The board kicked in $100,000 to finish construction. "There's a lot we'd do to make sure he stays here," says Stephen Harausz, development director for the city. Indeed, if Gray had harbored any doubts about the city's unconditional love, they were laid to rest a few months later when he was voted Lynn's businessperson of the year.

In 1998, Shore.Net took over its new home, filling every square foot with its 60 employees. With thousands of customers throughout Massachusetts, the ISP was in the black and flush with a line of credit from a new commercial bank, which allowed it to pay off its EDIC loans. "I've had a lot of business owners come in all charged up, and then they end up failing on me," says DeVeau. "Lowell exceeded every promise he ever made to us."

Shore.Net built its impressive consumer and business-customer base despite stiff competition from larger ISPs. Generally eschewing advertising, Gray targeted small and midsize companies that needed more service and support than consumers did but lacked the heft to rate notice by the big guys. Scott Hersey, Shore.Net's vice-president of marketing, estimates that more than 80% of the company's new customers are referred by current customers, which include local consultants, systems integrators, and Web-site designers.

Shore.Net also distinguishes itself by giving a human face -- or voice -- to the highly automated commodity business of slinging bits. Shore.Net's customer-support reps, for example, are trained not to rush customers off the phone after responding to their queries but rather to offer assistance with other service issues. Each rep gets an average of four calls a day requesting him or her by name, and each becomes familiar with a few hundred customers. When the weather gets warmer, so do those relationships: every summer Shore.Net invites all its subscribers to a clambake on Lynn Beach. Some 400 turned out for last year's event.

Clambakes for customers are fine, but what matters to Lynn is jobs. Shore.Net has hired three-quarters of its now 75 employees from the North Shore, and about 15 of them are from Lynn. Some came straight from high school, including 21-year-old Jon Justian, known to his colleagues as "Jonj" because most people in the E-mail-centric company call one another by their user names. Justian was working in a pizza joint until two years ago, when Shore.Net snatched him up to help answer the phones. Justian taught himself programming in his spare time, and today he is leading the development of a major new account-management system. The company has also accepted several interns from Lynn Vocational Technical Institute and is launching an internship program with North Shore Community College's Lynn campus.

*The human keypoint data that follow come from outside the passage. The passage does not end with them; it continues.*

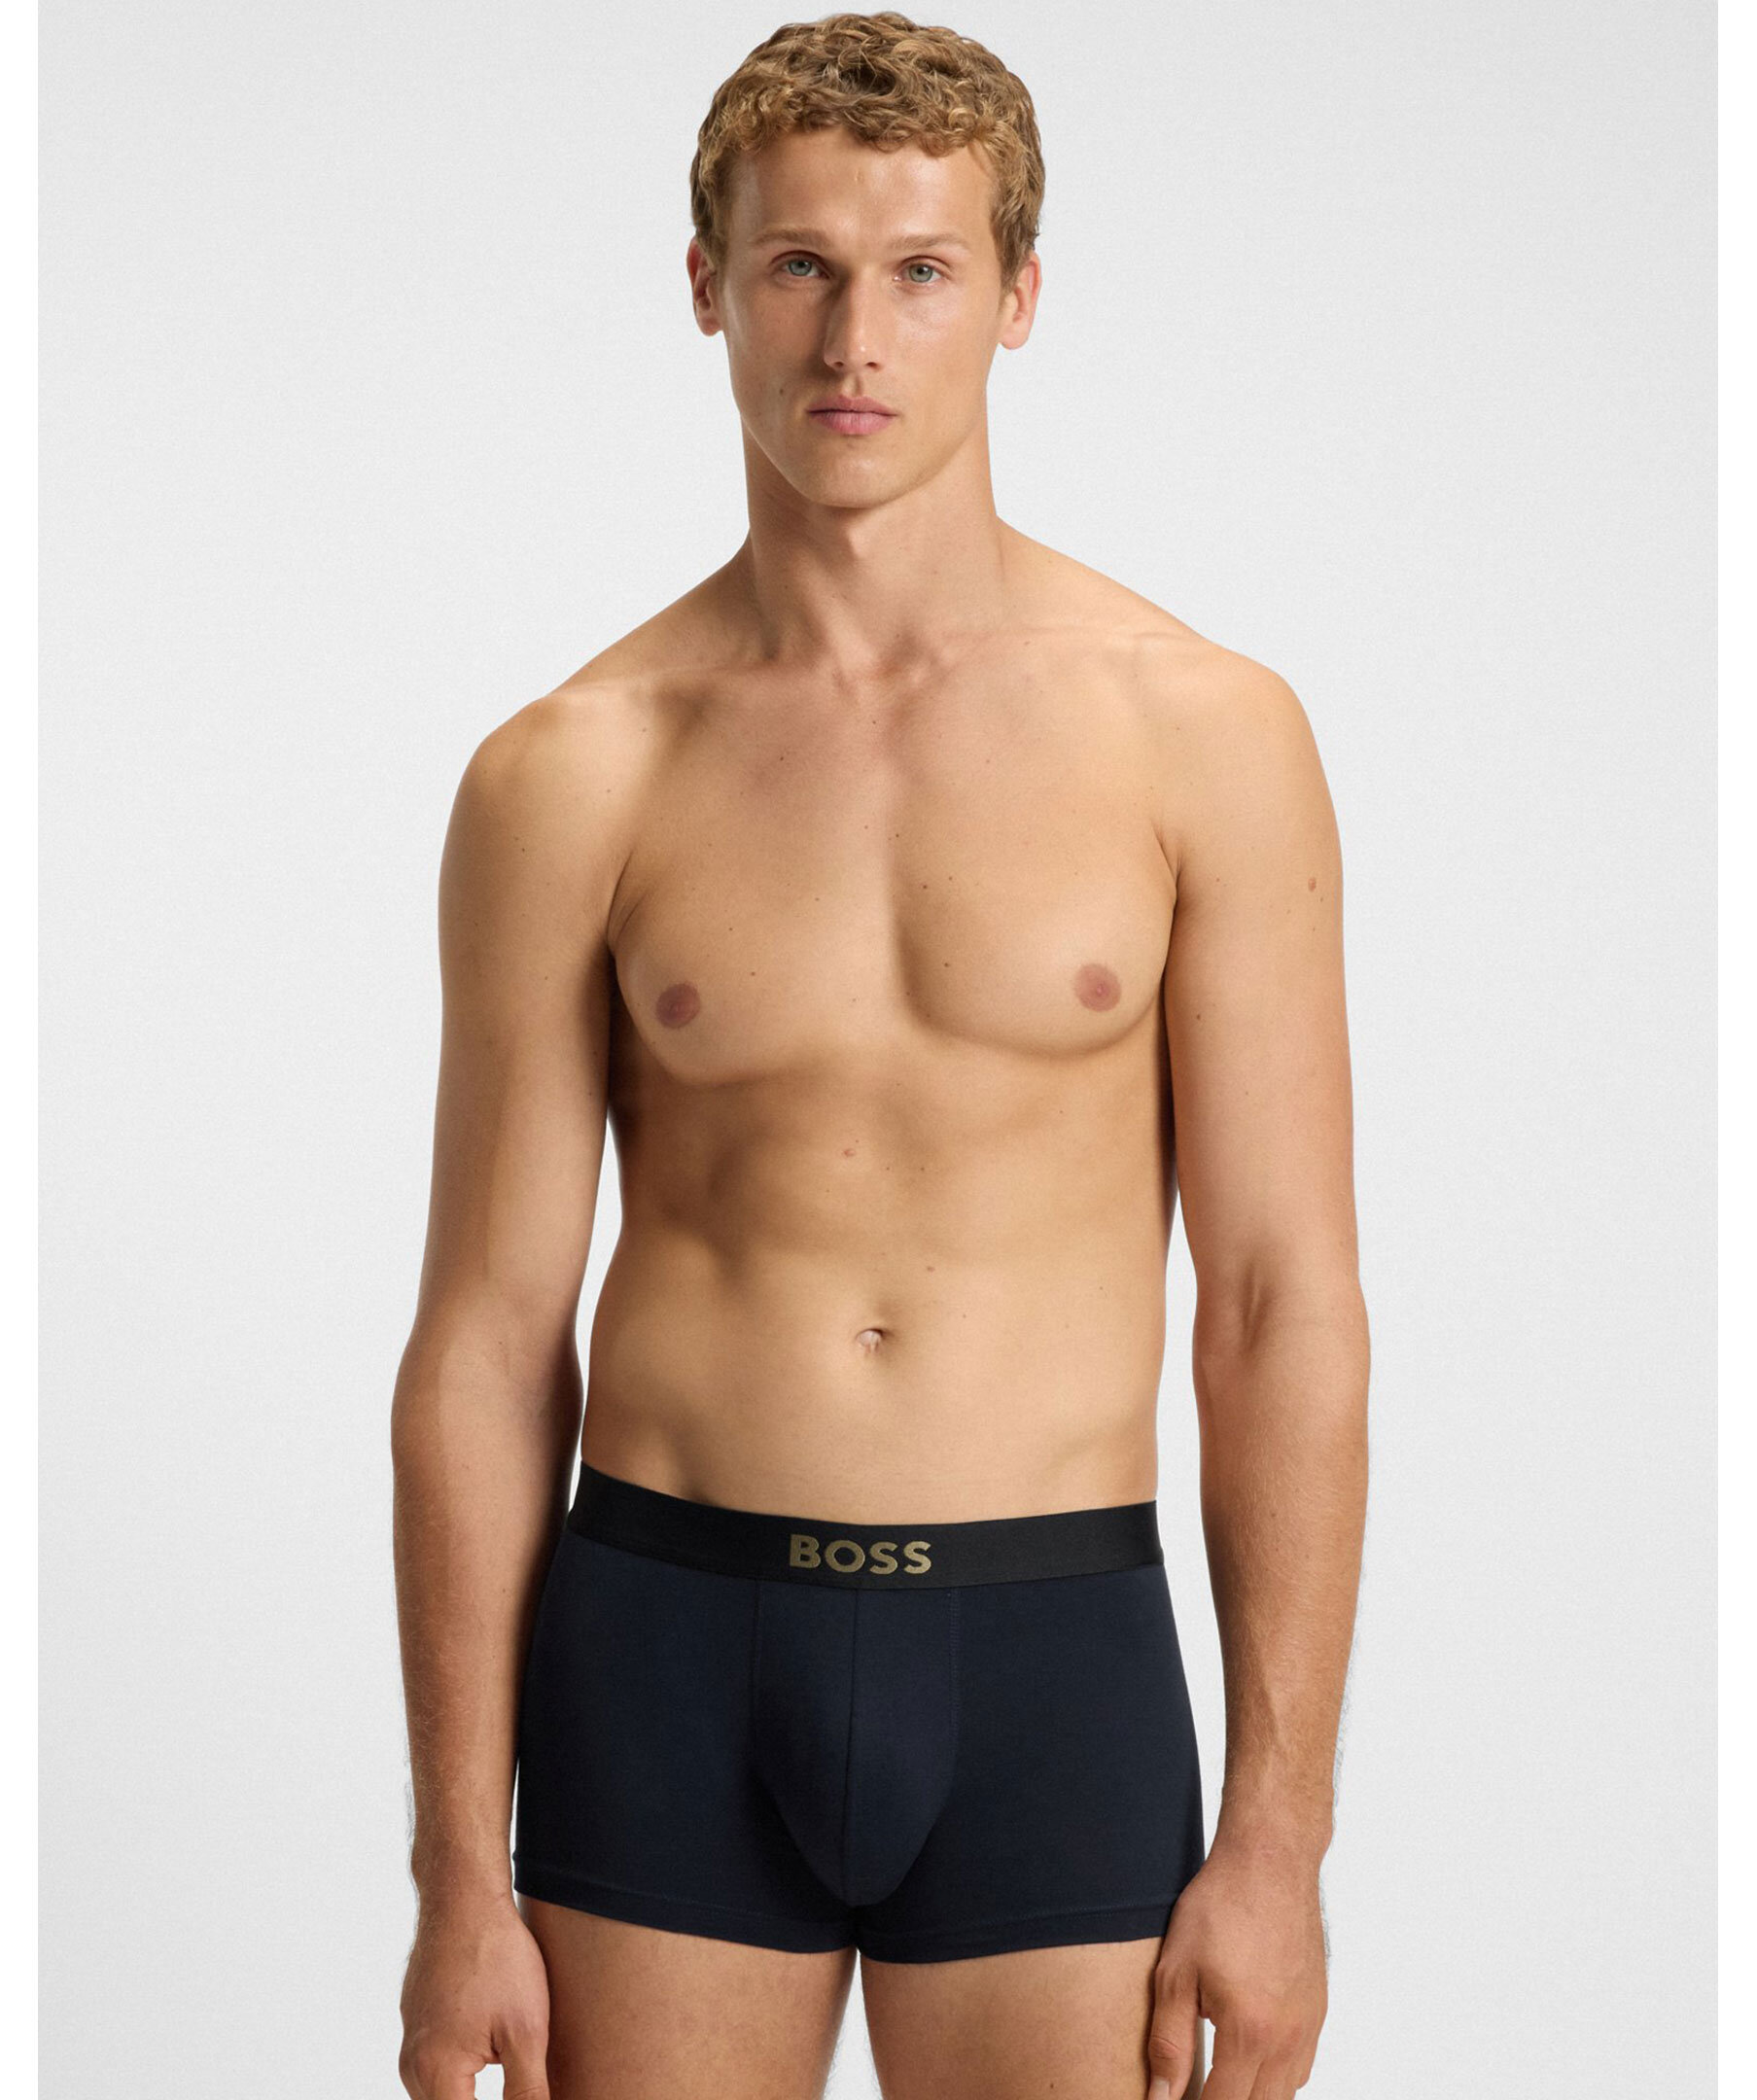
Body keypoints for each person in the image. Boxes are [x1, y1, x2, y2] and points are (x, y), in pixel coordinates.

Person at [391, 12, 1369, 2099]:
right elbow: (484, 1337)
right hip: (665, 1648)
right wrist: (457, 1871)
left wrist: (1280, 1844)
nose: (855, 338)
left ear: (1017, 295)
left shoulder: (1202, 736)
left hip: (1052, 1659)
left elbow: (1279, 1303)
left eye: (921, 269)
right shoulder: (571, 771)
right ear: (707, 287)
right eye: (800, 266)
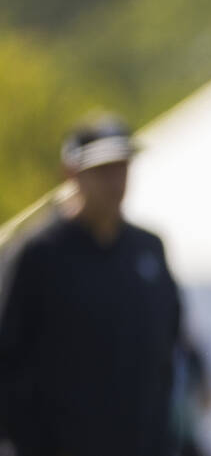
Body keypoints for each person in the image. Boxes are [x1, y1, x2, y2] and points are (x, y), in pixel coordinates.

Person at [0, 113, 181, 456]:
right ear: (71, 173)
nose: (115, 181)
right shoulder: (37, 253)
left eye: (122, 167)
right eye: (102, 170)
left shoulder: (148, 249)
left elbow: (168, 347)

Shore.Net is also popular with local working mothers, who like its proximity and supportive culture. Mary Ann Reyes ("Mareyes"), 28, had briefly been on public assistance to support her two children before working her way up to a job in sales support with MCI in a nearby town. When the company moved more than an hour away, it seemed as if her luck had run out. But she soon hooked up with Shore.Net, where she works in the sales-administration department. Tricia "Twisha" Wishart, 35, also a mother of two, had worked in a local bank for 15 years while taking computer-science classes part-time at a community college. Now she helps Shore.Net business customers with their high-speed access.

Then there's Doc PC, a bushy-bearded, kinetic 58-year-old who is the company's self-proclaimed "token biker." Doc PC -- he swears he hasn't used his given name in years -- was a consultant at a company in a nearby town. He became such an ardent and productive recommender of Shore.Net to his clients that Gray started paying him a commission and eventually hired him. The good doctor ultimately worked himself up to the position of network-operations team leader. Along the way he found Shore.Net's growing relationship with Lynn so resonant that he moved there and is fixing up a house just blocks away from the company. "Lynn was going the way of a lot of industrial towns -- it was a place to stay out of," he says. "I wanted to be part of the turnaround."